Texte du document:
À six mois d’une présidentielle cruciale prévue en octobre 2025, le Cameroun voit émerger un projet controversé : la création du « Grand Orient du Cameroun », une nouvelle obédience maçonnique portée par des figures influentes du pays. Présentée comme une renaissance de la franc-maçonnerie locale, cette initiative suscite méfiance et divisions, révélant les risques d’instrumentalisation politique et les fractures historiques d’un mouvement censé incarner l’universalisme.
Une résurgence aux relents politiques
Le 18 avril 2025, à Douala, une cérémonie « historique » a marqué le rallumage des feux de la loge « Lumière du Cameroun », référence directe à un atelier maçonnique ayant jadis accueilli des figures anticoloniales comme Félix Éboué et Blaise Diagne. Derrière ce geste symbolique se cache un projet plus ambitieux : obtenir la reconnaissance du Grand Orient de France (GODF) pour légitimer cette nouvelle structure, présentée comme apolitique mais pilotée par des personnalités proches du pouvoir et de l’opposition.
Parmi les promoteurs figurent Yves Martin Ahanda Assiga, député et chirurgien réputé, Olivier Behle, ancien patron du Gecam, ou encore Richard Ndjock, secrétaire général au ministère de la Santé. Leur objectif affiché ? « Revivifier » une franc-maçonnerie camerounaise jugée trop silencieuse face aux défis sociétaux. Pourtant, le timing interroge : à quelques mois d’un scrutin présidentiel tendu, cette initiative ressemble à une manœuvre pour infiltrer le débat public sous couvert de neutralité philosophique.
Des divisions qui fragilisent l’unité maçonnique
La communauté maçonnique camerounaise, déjà minée par des rivalités, voit dans ce projet une menace. La Grande Loge unie du Cameroun (GLUC), seule obédience locale affiliée au GODF, craint une concurrence déloyale. « Comment le GODF pourrait-il reconnaître une structure qui sape notre légitimité ? », s’interroge un membre sous anonymat . Les tensions s’exacerbent autour de questions clés :
- La mixité : Alors que le GODF prône l’égalité hommes-femmes depuis 1893, certaines loges camerounaises rechignent à accueillir des femmes, révélant un conservatisme incompatible avec les valeurs affichées .
- L’héritage colonial : Le rallumage de la « Lumière du Cameroun » évoque une époque où la franc-maçonnerie servait de creuset aux élites anticoloniales. Mais aujourd’hui, certains y voient une récupération par des réseaux clientélistes, loin de l’idéal émancipateur initial.
Le GODF, arbitre d’une bataille à haut risque
Fondé en 1773, le Grand Orient de France incarne une franc-maçonnerie « libérale », attachée à la laïcité et à la liberté de conscience. Son rôle est central : en juin 2025, son convent décidera de la reconnaissance – ou non – du Grand Orient du Cameroun. Une décision lourde de conséquences, alors que le GODF entretient des liens historiques avec l’Afrique, notamment via l’installation de loges engagées dans des missions de « réconciliation » post-conflits.

Ce qui est demandé: Recopiez mot pour mot, s'il vous plaît, le passage de l'article sur le Grand Orient du Cameroun qui va de « - L’héritage colonial » à « l’idéal émancipateur initial. ».

Entrées de données:

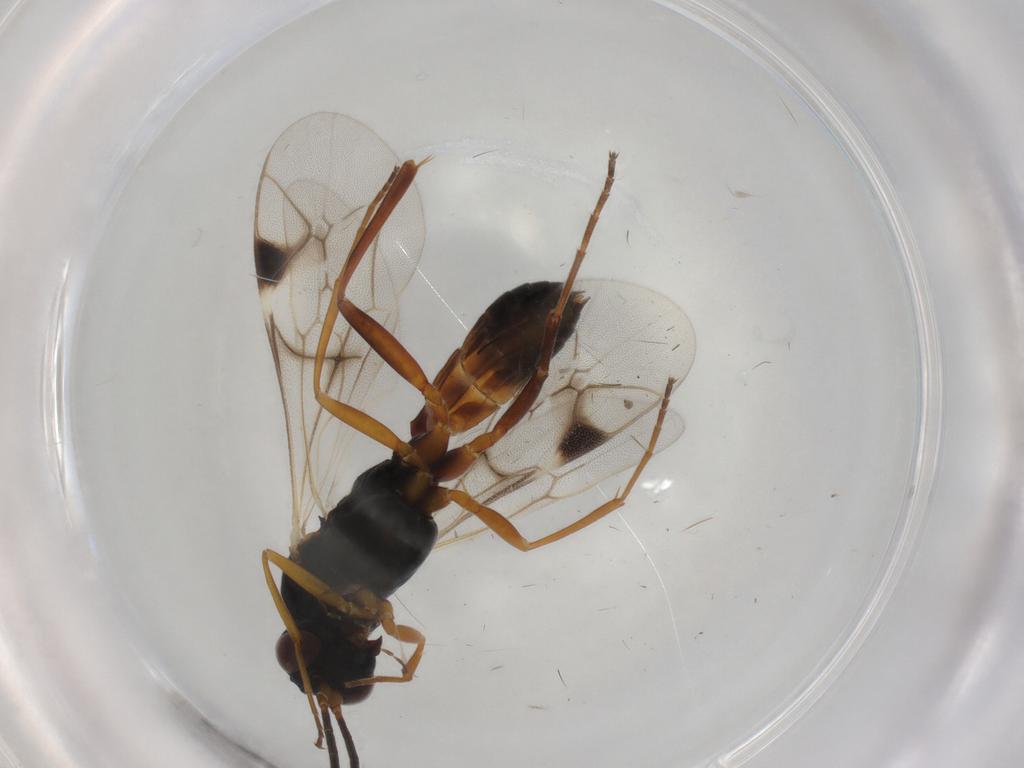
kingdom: Animalia
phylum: Arthropoda
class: Insecta
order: Hymenoptera
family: Ichneumonidae
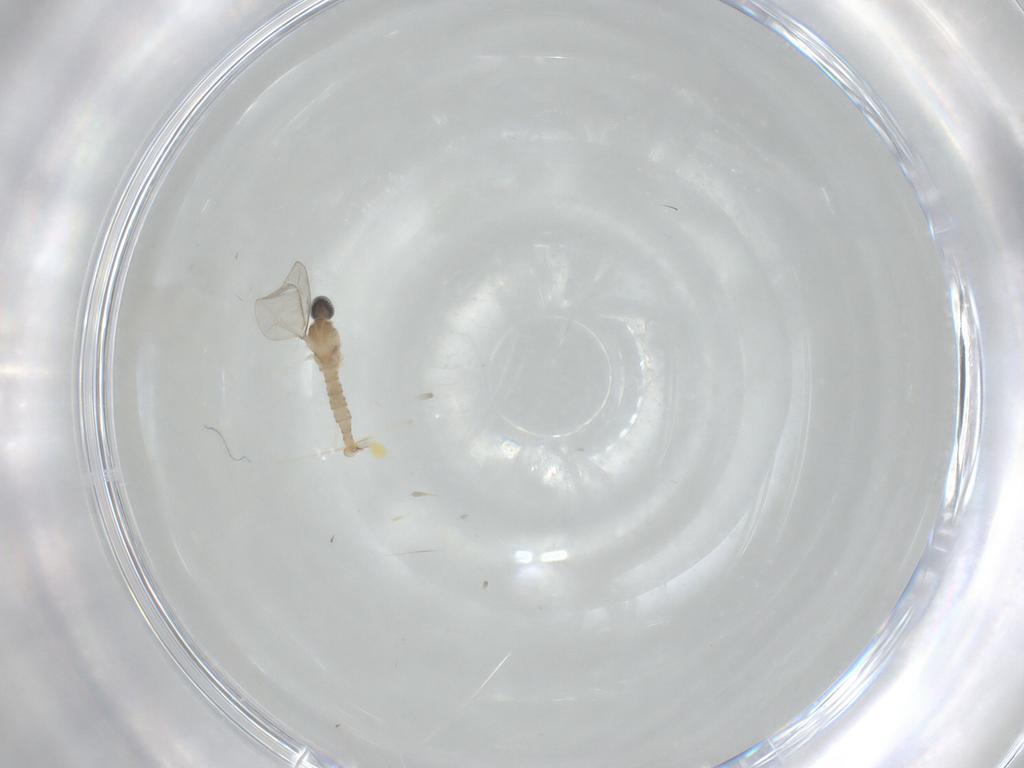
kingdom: Animalia
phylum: Arthropoda
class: Insecta
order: Diptera
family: Cecidomyiidae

Résultat:
- L’héritage colonial : Le rallumage de la « Lumière du Cameroun » évoque une époque où la franc-maçonnerie servait de creuset aux élites anticoloniales. Mais aujourd’hui, certains y voient une récupération par des réseaux clientélistes, loin de l’idéal émancipateur initial.